Quick Takes: Colleges Prepare for Gustav, Why Harvard Is Examining Its Police Force, Keg Photo Ends Presidency, Central Ark. President Quits, Carnegie Mellon Prof Gets 3 DUI Charges in 8 Days

August 29, 2008
  • Many Louisiana colleges are closing early today and some are planning to stay closed until next Wednesday or Thursday to encourage students and employees to evacuate in anticipation of Gustav landing in the state. Delgado Community College is ending all classes at noon today and hasn't yet decided on a schedule for next week. Loyola University New Orleans is requiring students to evacuate the campus tomorrow. Xavier University of Louisiana will close at noon today and classes will not resume until Thursday. Southern University at New Orleans is shutting down at noon today, but hoping to resume classes on Tuesday. McNeese State University is advising professors to take important materials with them when they leave work today. Tulane University is planning to close at noon today, to re-open business operations Wednesday and to resume classes on Thursday.

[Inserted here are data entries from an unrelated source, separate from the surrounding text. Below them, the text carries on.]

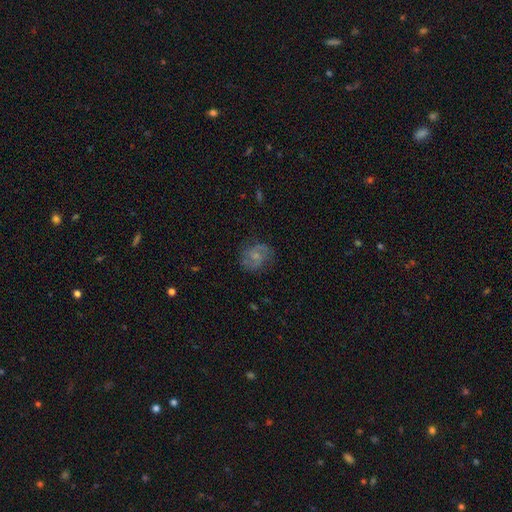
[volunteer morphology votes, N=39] Overall: smooth (49%; featured or disk 46%). How rounded: in between (63%; round 37%). Merging: none (76%).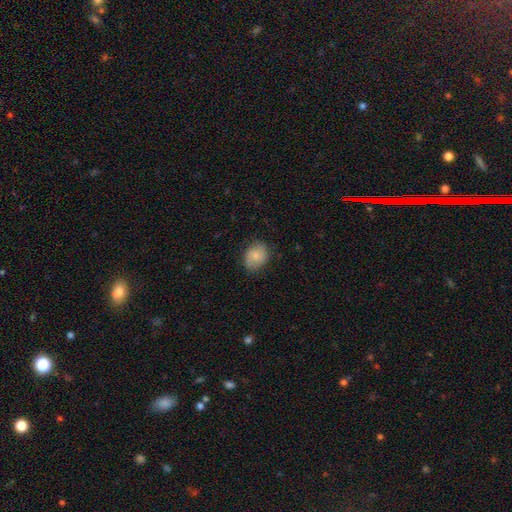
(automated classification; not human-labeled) smooth-or-featured: smooth: 75% | featured or disk: 17% | star or artifact: 7%
  how-rounded: round: 52% | in between: 47% | cigar-shaped: 1%
  merging: none: 75% | minor disturbance: 19% | major disturbance: 5% | merger: 1%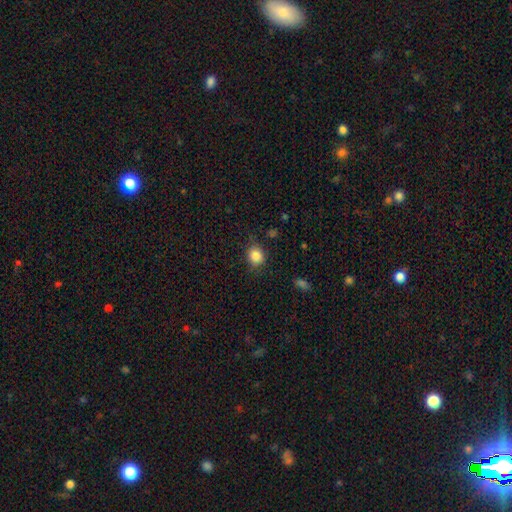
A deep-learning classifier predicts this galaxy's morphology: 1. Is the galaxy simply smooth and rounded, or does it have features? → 85% smooth, 10% star or artifact, 5% featured or disk.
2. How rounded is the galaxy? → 76% round, 23% in between, 1% cigar-shaped.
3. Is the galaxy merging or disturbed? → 81% none, 13% minor disturbance, 4% major disturbance, 2% merger.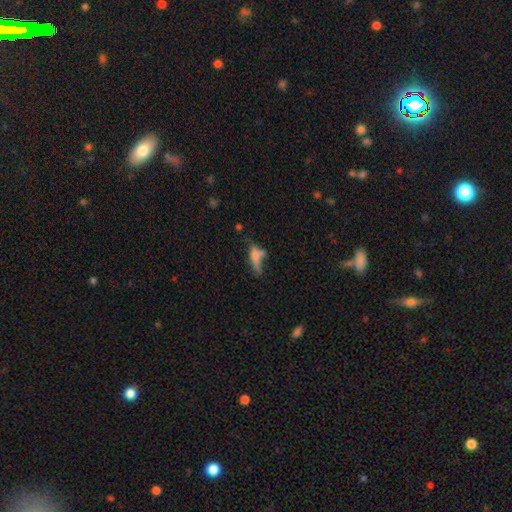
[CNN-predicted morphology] type=smooth (60%); roundness=cigar-shaped (53%); merging=none (33%).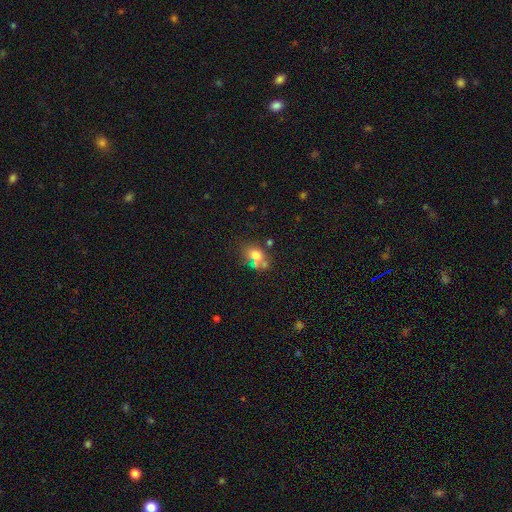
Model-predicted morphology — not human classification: A smooth galaxy with no disk features (72%) that is in between round and cigar-shaped (54%).

Vote fractions:
- Smooth or featured? smooth: 72% / featured or disk: 15% / star or artifact: 13%
- How rounded? in between: 54% / round: 45% / cigar-shaped: 1%
- Merging? none: 53% / merger: 23% / minor disturbance: 17% / major disturbance: 7%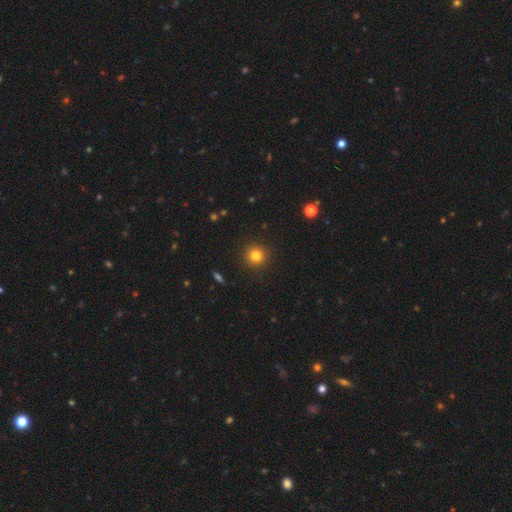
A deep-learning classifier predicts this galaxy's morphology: Smooth or featured?
  - smooth: 83% *
  - star or artifact: 12%
  - featured or disk: 6%
How rounded?
  - round: 93% *
  - in between: 6%
  - cigar-shaped: 1%
Merging?
  - none: 92% *
  - minor disturbance: 5%
  - major disturbance: 2%
  - merger: 1%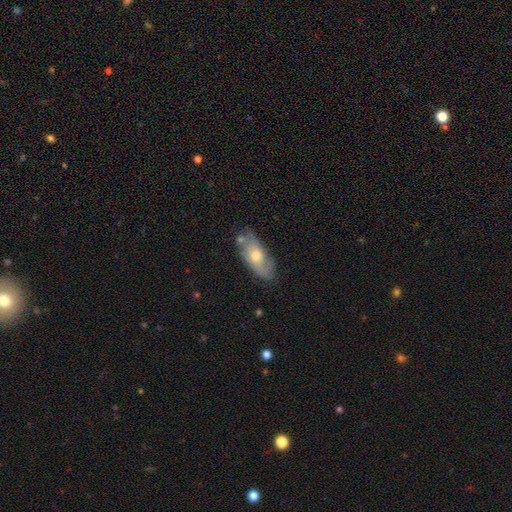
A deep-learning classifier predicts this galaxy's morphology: type=smooth (48%); merging=none (66%).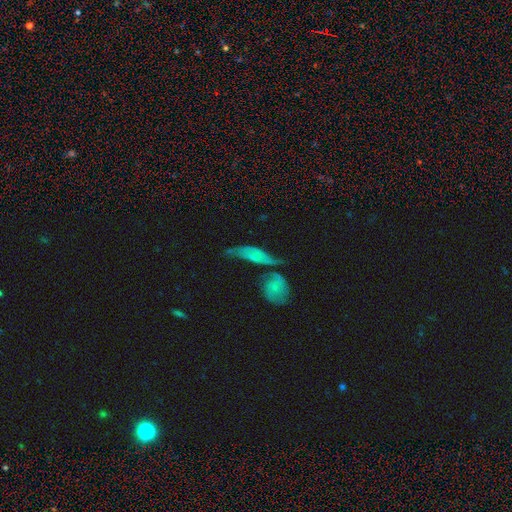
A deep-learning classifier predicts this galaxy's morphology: The model was most divided on "merging": none: 35%, merger: 30%, minor disturbance: 20%, major disturbance: 15%. More confident: edge-on disk — no (68%); smooth or featured — featured or disk (53%).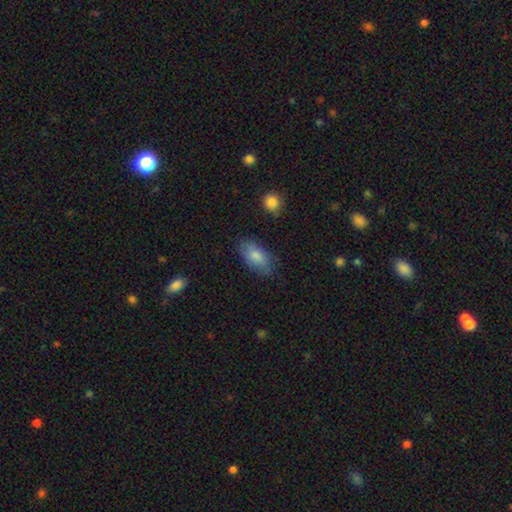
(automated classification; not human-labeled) Morphology: type=smooth (79%); roundness=in between (92%); merging=none (74%).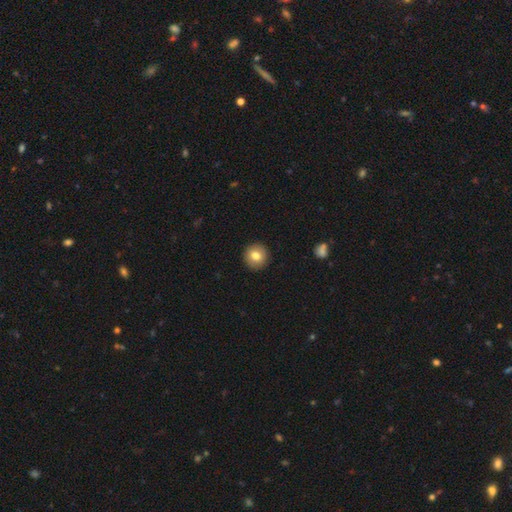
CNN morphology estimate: Q: Smooth or featured?
A: smooth (80%); runner-up: featured or disk (12%)
Q: How rounded?
A: round (94%); runner-up: in between (5%)
Q: Merging?
A: none (92%); runner-up: minor disturbance (5%)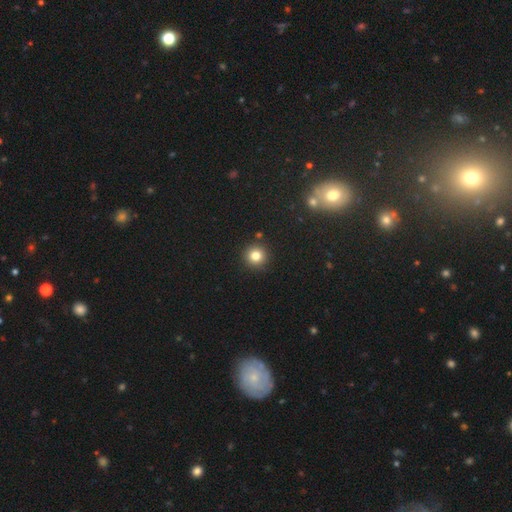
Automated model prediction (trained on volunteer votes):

  • An article in The Boston Globe examines a series of complaints from black students about their treatment by the Harvard University police force. Complaints about being singled out -- made by black students and professors alike -- led the university earlier this week to announce it was studying its police force and the training and outreach programs it has to work with a diverse population.
  • Robert Paxton is stepping down as president of Iowa Central Community College, following an uproar over a photograph showing what appears to be Paxton helping to pour beer down the throat of a young woman, The Des Moines Register reported. While Paxton originally denied doing anything wrong, many in Iowa criticized his conduct with the young people seen in the photo.
  • Lu Hardin announced Thursday that he is leaving the presidency of the University of Central Arkansas September 16, Arkansas Business reported. Hardin cited health reasons, but acknowledged a controversy in which the university's board has been widely criticized for giving Hardin, secretly, a $300,000 bonus. While Hardin repaid the funds, criticism of the incident did not go away.
  • It hasn't been a good month for Carnegie Mellon University's H. John Heinz III School of Public Policy and Management. First, its dean quit following reports that the school had inappropriately awarded a degree to someone who hadn't completed requirements for a master's degree. Now, a previous dean who is now a professor, Jeffrey Hunker, is at risk of going to jail after being arrested for drunken driving three times in eight days, The Pittsburgh Post-Gazette reported. Hunker and Carnegie Mellon both declined comment.